Akun Twitter aktivis 1500tasvir, yang memiliki sekitar 160.000 pengikut, memposting beberapa video yang menunjukkan Universitas Sharif, yang secara tradisional merupakan sarang perbedaan pendapat, dikelilingi oleh puluhan polisi anti huru hara.
Salah satu video menunjukkan pasukan keamanan menembakkan gas air mata untuk mengusir mahasiswa dari kampus dan terdengar suara tembakan dari kejauhan.

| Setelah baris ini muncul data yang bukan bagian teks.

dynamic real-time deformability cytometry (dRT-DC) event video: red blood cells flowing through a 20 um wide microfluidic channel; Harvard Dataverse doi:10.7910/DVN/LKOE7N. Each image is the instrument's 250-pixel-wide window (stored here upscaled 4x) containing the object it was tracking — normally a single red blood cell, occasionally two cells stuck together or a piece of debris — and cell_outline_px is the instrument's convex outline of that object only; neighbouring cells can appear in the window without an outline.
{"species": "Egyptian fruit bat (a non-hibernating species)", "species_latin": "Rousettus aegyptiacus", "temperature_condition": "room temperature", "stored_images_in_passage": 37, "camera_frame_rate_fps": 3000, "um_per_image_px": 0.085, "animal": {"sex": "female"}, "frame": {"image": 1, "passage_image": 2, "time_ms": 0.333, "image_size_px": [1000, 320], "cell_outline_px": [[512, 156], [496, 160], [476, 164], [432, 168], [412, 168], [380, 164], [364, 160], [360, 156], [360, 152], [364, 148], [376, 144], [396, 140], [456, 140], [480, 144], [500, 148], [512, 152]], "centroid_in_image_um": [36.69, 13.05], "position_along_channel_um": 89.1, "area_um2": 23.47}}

Video lain menunjukkan pasukan keamanan mengejar puluhan mahasiswa yang terjebak di tempat parkir bawah tanah universitas. Akun itu mengatakan puluhan siswa telah ditangkap.
Media pemerintah Iran menggambarkan "laporan bentrokan" di universitas dan mengatakan menteri sains negara itu mengunjungi kampus untuk memeriksa situasinya.

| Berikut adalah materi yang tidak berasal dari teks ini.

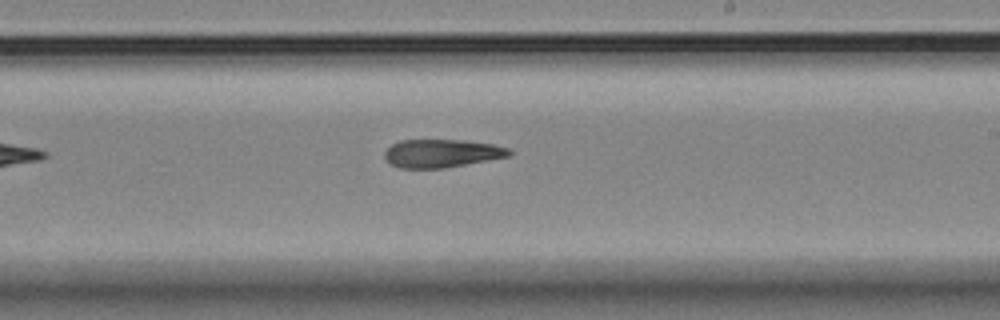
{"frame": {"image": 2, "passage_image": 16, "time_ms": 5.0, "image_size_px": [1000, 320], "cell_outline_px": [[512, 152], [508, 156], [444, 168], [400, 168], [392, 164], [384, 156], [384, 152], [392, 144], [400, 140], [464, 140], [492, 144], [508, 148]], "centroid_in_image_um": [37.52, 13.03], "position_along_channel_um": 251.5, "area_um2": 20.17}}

Reuters tidak dapat memverifikasi secara independen peristiwa di universitas tersebut.
Advertisement
Demonstrasi oleh Mahasiswa
Mahasiswa telah memprotes di berbagai universitas pada hari Minggu dan demonstrasi diadakan di beberapa kota seperti Teheran, Yazd, Kermanshah, Sanandaj, Shiraz dan Mashhad. Dalam kesempatan tersebut, peserta unjuk rasa meneriakkan "kemerdekaan, kebebasan, kematian Khamenei", terlihat dalam sebuah postingan media sosial.
Protes belum mereda meskipun jumlah korban tewas meningkat dan tindakan keras oleh pasukan keamanan menggunakan gas air mata, pentungan, dan dalam beberapa kasus, menurut video di media sosial dan kelompok hak asasi, peluru tajam.

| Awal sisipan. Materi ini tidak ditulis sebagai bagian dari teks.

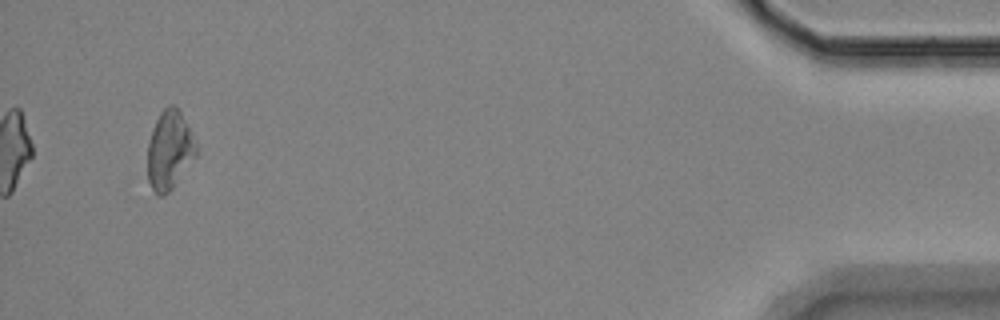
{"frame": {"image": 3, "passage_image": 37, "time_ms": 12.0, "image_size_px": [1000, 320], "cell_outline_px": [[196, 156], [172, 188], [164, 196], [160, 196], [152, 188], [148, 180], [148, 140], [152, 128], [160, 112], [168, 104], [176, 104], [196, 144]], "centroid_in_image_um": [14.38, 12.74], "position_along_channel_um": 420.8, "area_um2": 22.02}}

Hak Asasi Manusia Iran, sebuah kelompok yang berbasis di Norwegia, dalam sebuah pernyataan mengatakan bahwa "sejauh ini 133 orang telah tewas di seluruh Iran", termasuk lebih dari 40 orang yang dikatakan tewas dalam bentrokan pekan lalu di Zahedan, ibu kota provinsi tenggara Sistan-Baluchistan.
Banyak Korban Tewas
Pihak berwenang Iran belum memberikan jumlah korban tewas, sementara mengatakan banyak anggota pasukan keamanan telah dibunuh oleh "perusuh dan preman yang didukung oleh musuh asing".
Pekan lalu televisi pemerintah mengatakan 41 orang tewas, termasuk anggota pasukan keamanan.
Otoritas tertinggi Iran Pemimpin Tertinggi Ayatollah Ali Khamenei belum mengomentari protes nasional, yang telah menyebar ke 31 provinsi Iran, dengan semua lapisan masyarakat, termasuk etnis dan agama minoritas, turut ambil bagian.